Jahrelang haben amerikanische wie europäische Eliten (oft zu Recht) Spott über Donald Trump gegossen. Aber angesichts des EU-Impfdesasters muss man zugeben, dass die Administration Trump zumindest DAS besser vorbereitet hat. Und auch wenn derzeit bei uns alle angefressen sind: Beim Impftempo liegt Österreich in der EU gut, besser als Deutschland. Wobei sich der Wind schnell drehen kann: Während wir heute über Impfstoffmangel stöhnen, maulen wir vielleicht schon im Herbst über den Überschuss: Mit 31 Millionen Dosen wurde ja mehr als benötigt geordert. (Dass übrigens Spitzenpolitiker noch immer nicht geimpft sind, kommt zwar bei der Neidgenossenschaft gut an, ist aber populistischer Unsinn. Der Bundespräsident war am Freitag erstmals dran.)
Speziell unter Journalisten, die für deutsche Medien arbeiten, gilt es als fesch, Österreich als Trottelland hinzustellen. Bei aller, auch berechtigter Kritik vergisst man gern, was gut läuft: zum Beispiel die hierzulande besonders großzügigen Modelle für Kurzarbeit und Umsatzersatz. Dass das selbst der Internationale Währungsfonds übersah, war eine peinliche Panne: Österreich ist bei den Covid-Hilfen auf Platz zwei in der EU (und nicht, wie zunächst vermeldet, auf Rang 15).
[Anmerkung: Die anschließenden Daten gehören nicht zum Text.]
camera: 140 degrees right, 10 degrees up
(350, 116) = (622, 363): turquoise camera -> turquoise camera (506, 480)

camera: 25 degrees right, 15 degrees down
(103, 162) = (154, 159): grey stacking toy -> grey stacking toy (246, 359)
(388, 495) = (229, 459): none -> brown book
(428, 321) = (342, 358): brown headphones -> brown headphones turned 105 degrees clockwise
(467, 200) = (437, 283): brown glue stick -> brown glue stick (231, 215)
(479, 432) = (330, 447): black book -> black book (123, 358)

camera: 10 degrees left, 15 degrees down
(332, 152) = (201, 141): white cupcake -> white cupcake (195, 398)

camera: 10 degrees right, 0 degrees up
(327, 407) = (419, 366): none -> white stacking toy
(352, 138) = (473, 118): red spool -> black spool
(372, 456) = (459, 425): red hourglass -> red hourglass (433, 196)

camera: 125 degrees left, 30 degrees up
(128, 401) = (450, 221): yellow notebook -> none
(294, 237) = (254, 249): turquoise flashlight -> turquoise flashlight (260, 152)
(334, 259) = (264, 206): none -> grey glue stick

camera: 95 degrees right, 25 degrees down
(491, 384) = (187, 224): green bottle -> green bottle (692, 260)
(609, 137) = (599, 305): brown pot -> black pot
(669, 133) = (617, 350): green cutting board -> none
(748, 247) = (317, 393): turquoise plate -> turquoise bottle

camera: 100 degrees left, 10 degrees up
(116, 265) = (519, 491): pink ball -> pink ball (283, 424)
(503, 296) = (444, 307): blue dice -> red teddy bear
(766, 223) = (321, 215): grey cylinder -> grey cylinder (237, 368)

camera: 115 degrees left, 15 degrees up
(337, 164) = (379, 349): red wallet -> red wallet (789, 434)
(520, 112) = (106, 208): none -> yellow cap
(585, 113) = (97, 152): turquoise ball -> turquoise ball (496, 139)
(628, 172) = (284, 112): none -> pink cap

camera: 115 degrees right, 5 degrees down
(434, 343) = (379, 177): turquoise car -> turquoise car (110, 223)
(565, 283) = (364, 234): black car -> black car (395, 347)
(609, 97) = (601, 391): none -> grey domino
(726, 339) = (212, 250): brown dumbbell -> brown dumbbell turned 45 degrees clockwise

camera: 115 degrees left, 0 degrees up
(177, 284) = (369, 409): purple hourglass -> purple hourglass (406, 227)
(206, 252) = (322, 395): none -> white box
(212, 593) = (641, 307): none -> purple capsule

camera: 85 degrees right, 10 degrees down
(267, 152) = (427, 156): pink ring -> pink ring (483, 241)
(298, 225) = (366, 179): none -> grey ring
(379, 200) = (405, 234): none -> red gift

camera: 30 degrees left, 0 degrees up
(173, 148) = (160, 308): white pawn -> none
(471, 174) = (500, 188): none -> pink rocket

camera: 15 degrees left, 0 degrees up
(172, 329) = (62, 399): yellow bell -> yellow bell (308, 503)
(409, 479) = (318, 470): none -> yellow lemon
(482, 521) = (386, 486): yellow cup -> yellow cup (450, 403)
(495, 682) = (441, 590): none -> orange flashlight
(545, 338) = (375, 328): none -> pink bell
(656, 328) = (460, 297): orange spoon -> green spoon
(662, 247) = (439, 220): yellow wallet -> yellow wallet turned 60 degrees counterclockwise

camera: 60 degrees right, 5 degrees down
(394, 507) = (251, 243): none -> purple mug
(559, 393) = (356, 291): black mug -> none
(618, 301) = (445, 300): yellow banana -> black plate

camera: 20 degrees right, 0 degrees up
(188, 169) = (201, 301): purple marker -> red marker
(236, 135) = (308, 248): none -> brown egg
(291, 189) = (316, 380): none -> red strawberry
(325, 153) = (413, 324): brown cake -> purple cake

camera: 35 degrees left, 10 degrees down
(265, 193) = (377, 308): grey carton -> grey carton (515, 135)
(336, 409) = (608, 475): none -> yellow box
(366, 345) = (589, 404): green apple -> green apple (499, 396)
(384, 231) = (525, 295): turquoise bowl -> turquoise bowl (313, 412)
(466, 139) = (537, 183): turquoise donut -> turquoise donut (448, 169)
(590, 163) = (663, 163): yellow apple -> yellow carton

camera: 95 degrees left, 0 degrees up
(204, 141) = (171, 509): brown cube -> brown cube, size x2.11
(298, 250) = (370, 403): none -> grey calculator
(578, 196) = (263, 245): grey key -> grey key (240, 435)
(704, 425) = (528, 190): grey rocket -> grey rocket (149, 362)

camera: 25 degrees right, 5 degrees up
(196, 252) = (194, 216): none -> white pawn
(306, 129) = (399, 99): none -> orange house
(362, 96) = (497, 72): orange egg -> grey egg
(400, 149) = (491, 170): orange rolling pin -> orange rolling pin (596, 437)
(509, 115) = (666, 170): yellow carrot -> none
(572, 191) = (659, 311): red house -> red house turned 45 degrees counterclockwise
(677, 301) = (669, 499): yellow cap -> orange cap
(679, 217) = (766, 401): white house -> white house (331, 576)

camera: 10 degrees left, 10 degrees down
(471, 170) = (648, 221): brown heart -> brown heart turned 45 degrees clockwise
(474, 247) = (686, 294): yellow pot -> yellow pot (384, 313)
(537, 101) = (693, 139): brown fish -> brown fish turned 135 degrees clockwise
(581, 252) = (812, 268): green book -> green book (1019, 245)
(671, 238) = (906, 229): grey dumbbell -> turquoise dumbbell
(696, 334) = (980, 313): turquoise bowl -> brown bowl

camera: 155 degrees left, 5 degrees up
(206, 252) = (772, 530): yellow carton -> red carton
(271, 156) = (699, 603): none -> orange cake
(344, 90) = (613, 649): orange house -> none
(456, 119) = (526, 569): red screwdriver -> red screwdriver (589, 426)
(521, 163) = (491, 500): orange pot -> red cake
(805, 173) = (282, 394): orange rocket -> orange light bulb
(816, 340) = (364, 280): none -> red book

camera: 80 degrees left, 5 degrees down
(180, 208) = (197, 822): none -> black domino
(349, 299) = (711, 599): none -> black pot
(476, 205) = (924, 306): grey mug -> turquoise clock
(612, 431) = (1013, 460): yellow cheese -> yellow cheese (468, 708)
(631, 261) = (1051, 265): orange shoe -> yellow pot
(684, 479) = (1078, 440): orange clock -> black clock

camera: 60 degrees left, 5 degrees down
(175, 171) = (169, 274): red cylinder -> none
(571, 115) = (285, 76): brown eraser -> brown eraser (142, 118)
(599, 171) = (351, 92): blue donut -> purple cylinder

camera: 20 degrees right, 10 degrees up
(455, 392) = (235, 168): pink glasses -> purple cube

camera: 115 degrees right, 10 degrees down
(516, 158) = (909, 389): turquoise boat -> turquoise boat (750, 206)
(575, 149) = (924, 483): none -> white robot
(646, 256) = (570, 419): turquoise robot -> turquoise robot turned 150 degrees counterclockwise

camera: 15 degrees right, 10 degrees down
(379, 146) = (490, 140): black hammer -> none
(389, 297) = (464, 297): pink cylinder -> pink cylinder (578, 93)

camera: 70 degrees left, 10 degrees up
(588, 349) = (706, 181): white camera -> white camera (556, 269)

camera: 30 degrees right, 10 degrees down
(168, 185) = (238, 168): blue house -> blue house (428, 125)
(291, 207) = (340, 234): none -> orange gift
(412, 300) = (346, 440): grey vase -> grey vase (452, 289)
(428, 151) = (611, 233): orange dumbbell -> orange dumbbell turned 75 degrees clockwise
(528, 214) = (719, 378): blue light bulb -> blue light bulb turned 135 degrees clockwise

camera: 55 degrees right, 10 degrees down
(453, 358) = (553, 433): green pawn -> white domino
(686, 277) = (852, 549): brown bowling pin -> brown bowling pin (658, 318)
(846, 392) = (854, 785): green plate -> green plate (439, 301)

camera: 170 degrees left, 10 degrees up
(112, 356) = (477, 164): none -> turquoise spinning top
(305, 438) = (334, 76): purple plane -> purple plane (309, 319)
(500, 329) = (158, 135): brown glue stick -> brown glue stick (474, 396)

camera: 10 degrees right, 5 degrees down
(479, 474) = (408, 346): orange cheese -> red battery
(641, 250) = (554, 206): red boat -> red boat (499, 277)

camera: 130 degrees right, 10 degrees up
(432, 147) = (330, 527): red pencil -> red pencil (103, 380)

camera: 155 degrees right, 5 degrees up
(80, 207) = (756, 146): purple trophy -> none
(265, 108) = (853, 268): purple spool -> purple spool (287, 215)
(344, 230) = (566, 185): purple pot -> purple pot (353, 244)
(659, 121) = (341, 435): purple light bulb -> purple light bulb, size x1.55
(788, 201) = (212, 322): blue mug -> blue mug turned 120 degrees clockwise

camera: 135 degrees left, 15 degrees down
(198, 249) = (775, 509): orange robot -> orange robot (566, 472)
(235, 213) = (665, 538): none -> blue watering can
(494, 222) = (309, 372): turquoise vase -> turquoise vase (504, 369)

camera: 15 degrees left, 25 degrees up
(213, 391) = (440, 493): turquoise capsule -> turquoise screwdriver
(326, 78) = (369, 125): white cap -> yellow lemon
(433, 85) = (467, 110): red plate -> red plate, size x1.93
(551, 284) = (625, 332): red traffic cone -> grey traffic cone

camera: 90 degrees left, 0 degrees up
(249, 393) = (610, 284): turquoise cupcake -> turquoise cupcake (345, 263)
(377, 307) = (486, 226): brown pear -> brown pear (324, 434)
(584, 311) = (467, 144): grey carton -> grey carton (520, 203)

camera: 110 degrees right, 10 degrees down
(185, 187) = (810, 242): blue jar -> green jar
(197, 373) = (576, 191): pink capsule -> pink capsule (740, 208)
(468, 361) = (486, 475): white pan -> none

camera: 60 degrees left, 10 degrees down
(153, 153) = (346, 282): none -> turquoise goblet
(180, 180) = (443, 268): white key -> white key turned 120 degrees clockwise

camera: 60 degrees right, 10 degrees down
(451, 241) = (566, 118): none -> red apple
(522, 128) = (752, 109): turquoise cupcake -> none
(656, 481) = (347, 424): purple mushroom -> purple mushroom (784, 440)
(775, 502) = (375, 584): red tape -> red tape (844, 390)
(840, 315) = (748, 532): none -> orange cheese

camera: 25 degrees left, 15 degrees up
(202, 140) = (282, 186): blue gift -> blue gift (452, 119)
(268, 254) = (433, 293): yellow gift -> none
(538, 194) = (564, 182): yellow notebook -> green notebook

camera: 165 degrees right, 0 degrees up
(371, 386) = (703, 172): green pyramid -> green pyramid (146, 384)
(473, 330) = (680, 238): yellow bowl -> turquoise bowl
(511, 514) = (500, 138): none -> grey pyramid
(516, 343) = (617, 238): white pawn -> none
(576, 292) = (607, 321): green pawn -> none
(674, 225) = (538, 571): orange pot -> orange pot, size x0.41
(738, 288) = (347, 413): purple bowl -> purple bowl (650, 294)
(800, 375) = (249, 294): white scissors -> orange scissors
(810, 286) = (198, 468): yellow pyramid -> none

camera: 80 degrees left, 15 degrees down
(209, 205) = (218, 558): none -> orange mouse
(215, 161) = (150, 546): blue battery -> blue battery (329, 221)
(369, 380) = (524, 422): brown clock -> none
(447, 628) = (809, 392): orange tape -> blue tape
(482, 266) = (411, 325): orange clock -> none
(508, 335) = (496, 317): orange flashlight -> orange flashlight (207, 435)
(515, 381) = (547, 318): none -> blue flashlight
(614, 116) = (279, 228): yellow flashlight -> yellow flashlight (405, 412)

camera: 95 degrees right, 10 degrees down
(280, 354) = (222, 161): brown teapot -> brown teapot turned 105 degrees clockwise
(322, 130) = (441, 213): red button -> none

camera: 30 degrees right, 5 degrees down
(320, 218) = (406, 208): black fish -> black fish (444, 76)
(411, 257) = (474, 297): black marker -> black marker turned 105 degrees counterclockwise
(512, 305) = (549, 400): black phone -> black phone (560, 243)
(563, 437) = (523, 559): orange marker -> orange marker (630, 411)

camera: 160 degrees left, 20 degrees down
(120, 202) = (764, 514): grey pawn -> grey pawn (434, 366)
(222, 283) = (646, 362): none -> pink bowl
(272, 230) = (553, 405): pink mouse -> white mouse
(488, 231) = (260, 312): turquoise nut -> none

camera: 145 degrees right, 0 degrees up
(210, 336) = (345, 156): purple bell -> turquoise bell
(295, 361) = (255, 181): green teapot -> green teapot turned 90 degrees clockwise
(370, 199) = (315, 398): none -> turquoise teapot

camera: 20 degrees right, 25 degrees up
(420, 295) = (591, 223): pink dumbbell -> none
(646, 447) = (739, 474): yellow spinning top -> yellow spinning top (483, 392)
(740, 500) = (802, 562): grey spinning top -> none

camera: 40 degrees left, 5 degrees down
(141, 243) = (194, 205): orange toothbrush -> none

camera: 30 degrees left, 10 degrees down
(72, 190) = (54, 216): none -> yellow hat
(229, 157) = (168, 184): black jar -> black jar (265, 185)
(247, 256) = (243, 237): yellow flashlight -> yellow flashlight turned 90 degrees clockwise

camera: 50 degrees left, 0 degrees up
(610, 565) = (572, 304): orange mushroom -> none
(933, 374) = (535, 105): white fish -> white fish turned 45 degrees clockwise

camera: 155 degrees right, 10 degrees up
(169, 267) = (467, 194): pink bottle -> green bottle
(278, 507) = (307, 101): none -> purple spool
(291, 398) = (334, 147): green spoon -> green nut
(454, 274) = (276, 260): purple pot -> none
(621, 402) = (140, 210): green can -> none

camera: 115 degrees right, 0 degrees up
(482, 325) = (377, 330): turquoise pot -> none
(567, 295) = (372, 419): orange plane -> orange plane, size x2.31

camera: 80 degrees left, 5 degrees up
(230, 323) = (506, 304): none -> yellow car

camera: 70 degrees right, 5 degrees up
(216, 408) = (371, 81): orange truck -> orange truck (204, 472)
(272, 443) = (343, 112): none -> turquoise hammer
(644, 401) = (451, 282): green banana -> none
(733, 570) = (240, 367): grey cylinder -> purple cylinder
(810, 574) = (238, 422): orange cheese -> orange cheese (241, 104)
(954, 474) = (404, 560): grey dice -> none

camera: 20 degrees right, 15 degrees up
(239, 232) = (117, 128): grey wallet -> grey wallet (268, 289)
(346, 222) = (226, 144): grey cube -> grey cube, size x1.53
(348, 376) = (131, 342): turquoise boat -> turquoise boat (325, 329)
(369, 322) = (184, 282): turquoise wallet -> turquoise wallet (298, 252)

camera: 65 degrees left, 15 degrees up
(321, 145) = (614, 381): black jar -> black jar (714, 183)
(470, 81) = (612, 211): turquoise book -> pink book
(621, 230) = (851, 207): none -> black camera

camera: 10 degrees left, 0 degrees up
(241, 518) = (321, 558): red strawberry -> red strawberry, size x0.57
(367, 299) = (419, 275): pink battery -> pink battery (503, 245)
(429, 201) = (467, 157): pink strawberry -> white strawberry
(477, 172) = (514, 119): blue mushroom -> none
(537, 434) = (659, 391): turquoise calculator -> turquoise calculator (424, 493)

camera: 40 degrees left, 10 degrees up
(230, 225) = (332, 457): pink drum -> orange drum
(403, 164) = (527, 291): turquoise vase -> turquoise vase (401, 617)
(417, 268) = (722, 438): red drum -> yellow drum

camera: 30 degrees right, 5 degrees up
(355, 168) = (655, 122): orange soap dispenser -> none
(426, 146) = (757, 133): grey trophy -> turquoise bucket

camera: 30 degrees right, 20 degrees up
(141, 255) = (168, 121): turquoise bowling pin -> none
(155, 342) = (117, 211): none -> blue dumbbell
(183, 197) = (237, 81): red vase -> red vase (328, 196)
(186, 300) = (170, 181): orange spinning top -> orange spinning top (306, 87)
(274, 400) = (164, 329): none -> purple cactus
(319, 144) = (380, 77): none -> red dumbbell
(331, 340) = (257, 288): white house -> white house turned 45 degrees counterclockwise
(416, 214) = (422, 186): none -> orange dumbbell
Corona hat das Mega-Thema Migration verdrängt, bei dem es ebenfalls von apodiktischen Meinungen nur so wimmelt. Etwa dass es keinen „Pull-Effekt“ gibt, wenn Länder bessere Bedingungen für Zuwanderer bieten. Ein Blick an die US-Grenze zu Mexiko beweist das Gegenteil. Am Beginn der Amtszeit von Biden wollte man mit der restriktiven Trump-Politik aufräumen, sieht sich nun aber dem Druck einer Masseneinwanderung ausgesetzt.
Sozialdemokraten sind weniger „hartherzig“ als konservative Politiker? Stimmt auch nicht, wie ein Blick ins links regierte Dänemark zeigt: Dort soll (notfalls mit harten Maßnahmen) in keinem Bezirk der Anteil von Bewohnern mit „nicht-westlichem Hintergrund“ über 30 Prozent steigen, um Parallelgesellschaften zu verhindern. Man stelle sich vor, Integrationsministerin Raab würde das fordern! Die Liste ließe sich fortsetzen: Veröffentlichungen zum Ibiza-Video, die manches ausließen, weil es das erwünschte Bild „getrübt“ hätte, dass die FPÖ durch und durch korrupt ist. Oder das große Geschrei zum politischen Einfluss bei der Staatsbeteiligungsgesellschaft. Als Wolfgang Schüssel die ÖIAG entpolitisieren wollte, erzeugte das am Ende einen hoch bezahlten Manager-„Freundesklüngel“.
Journalismus bedeutet, Themen auch andersrum zu betrachten – nicht immer macht man sich damit beliebt.